Goldman Sachs expects the USD/JPY pair to fluctuate between 150 and 165, with a slight downward bias towards the end of the year. Drivers include the Federal Reserve's gradual easing, a recovery in domestic demand in Japan, and improved global growth. Strong US data or escalating geopolitical risks could maintain the dollar's strength; conversely, narrowing interest rate differentials and lower yen funding costs will push for a pullback.
Goldman Sachs recommends managing USD/JPY exposure through hedging rather than directional betting, focusing on Bank of Japan policy and US inflation data. Compared to other currency pairs, USD/JPY is expected to be more volatile, making it suitable for range trading strategies. The overall outlook reflects the structural disadvantages of the US dollar, but the yen's appreciation potential is limited by domestic factors in Japan.

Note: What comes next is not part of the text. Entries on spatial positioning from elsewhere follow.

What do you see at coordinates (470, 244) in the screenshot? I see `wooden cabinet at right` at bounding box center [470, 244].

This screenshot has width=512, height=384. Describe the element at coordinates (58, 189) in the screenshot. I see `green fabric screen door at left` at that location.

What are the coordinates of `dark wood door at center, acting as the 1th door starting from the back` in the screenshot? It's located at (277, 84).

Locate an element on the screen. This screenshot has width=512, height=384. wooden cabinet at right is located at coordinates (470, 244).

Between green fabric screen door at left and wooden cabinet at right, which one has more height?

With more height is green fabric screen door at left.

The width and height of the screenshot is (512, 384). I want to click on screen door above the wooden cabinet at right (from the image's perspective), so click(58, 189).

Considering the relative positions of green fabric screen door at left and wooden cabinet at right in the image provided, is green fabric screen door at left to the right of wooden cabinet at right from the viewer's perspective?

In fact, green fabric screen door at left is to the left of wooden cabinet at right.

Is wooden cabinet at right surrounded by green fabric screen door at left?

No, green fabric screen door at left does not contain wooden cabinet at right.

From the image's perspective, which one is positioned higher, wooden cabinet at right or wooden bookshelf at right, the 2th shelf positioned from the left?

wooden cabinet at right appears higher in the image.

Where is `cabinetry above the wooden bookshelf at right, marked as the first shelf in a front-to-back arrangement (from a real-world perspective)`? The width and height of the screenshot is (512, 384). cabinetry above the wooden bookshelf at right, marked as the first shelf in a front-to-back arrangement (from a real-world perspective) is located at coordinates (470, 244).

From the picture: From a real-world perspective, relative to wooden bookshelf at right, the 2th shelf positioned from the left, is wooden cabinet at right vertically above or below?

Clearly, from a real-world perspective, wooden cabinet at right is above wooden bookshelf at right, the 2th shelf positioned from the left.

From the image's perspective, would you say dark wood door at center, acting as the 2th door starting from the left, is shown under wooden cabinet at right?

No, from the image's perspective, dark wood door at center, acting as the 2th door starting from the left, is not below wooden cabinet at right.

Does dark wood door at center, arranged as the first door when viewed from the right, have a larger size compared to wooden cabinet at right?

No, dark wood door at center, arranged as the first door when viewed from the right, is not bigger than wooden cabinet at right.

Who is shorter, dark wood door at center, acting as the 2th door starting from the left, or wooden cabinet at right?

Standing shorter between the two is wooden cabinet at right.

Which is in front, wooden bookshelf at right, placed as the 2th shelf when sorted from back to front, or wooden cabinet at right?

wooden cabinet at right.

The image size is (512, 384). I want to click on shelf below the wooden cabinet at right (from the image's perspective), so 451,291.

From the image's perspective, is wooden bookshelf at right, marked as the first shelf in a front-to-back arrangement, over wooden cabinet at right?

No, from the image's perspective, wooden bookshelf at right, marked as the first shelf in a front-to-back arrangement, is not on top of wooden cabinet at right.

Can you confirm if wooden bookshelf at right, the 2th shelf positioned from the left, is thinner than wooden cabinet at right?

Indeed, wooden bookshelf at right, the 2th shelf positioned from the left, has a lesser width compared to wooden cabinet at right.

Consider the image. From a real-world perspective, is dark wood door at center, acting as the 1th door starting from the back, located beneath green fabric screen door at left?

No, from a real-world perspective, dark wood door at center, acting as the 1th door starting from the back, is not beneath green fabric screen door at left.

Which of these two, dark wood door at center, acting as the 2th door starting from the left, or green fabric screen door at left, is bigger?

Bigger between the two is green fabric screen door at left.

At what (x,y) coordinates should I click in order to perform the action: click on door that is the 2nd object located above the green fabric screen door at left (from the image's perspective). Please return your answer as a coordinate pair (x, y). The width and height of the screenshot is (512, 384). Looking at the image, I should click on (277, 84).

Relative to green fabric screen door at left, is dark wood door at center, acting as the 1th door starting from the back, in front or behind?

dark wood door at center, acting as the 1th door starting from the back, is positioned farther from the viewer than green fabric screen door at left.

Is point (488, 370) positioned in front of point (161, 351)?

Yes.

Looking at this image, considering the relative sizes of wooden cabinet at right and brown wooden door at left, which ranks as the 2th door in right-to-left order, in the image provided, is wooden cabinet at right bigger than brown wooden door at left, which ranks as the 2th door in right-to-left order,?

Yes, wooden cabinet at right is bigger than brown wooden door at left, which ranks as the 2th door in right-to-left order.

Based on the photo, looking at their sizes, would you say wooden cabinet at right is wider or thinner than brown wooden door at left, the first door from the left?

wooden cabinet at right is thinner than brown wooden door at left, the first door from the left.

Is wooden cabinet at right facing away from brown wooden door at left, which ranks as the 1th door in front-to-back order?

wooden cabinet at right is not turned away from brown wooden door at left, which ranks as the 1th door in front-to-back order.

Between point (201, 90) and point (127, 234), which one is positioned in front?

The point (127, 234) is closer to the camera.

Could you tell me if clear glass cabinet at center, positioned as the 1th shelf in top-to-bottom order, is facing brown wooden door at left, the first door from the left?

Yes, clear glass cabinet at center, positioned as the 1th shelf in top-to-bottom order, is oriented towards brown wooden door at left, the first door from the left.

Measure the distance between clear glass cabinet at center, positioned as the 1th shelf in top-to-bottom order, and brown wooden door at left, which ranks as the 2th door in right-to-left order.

Mitsubishi UFJ believes that the current high level is mainly driven by interest rate differentials, but as the Fed's easing cycle progresses and the Bank of Japan further normalizes (expected to raise interest rates twice in 2026), the narrowing interest rate differentials will support the yen's strength.
Mitsubishi UFJ emphasizes that the US dollar peaked in 2026, and there is room for the USD/JPY exchange rate to decline, but short-term intervention risks should still be noted. Investors may consider gradually building long positions in the yen at higher levels as a tool to diversify dollar risk. Overall, the outlook for the yen is neutral to slightly optimistic, suitable for medium- to long-term allocation.
Technical Analysis
According to the daily chart, the USD/JPY pair is currently continuing its medium- to long-term bullish trend, with the price reaching a recent high of 161.92. The moving average system is in a standard bullish alignment, with the price steadily trading above the 20-day, 50-day, 100-day, and 200-day moving averages. The short-term 20-day moving average (160.54) provides key dynamic support, while the medium- and long-term moving averages are also steadily rising, indicating a complete upward trend structure.
The MACD indicator DIFF (0.691) remains above DEA (0.589), the red momentum bars are stable, the bullish momentum continues to be released, and there is no top divergence reversal signal.
The RSI indicator rose to 71.50, approaching the overbought threshold of 80, indicating a short-term need for a slight technical pullback to correct the indicator, but this has not damaged the overall upward trend.
The overall market trend is clearly bullish, but short-term indicators are approaching overbought levels, suggesting a potential for a slight pullback. Buying on dips to the short-term moving average support zone is a good opportunity. A break above the 161.92 high would further expand the upside potential. Only a price drop below the 20-day moving average would weaken the bullish momentum.

(USD/JPY daily chart, source: FX678)
At 15:08 Beijing time on June 25, the USD/JPY exchange rate was 161.83/84.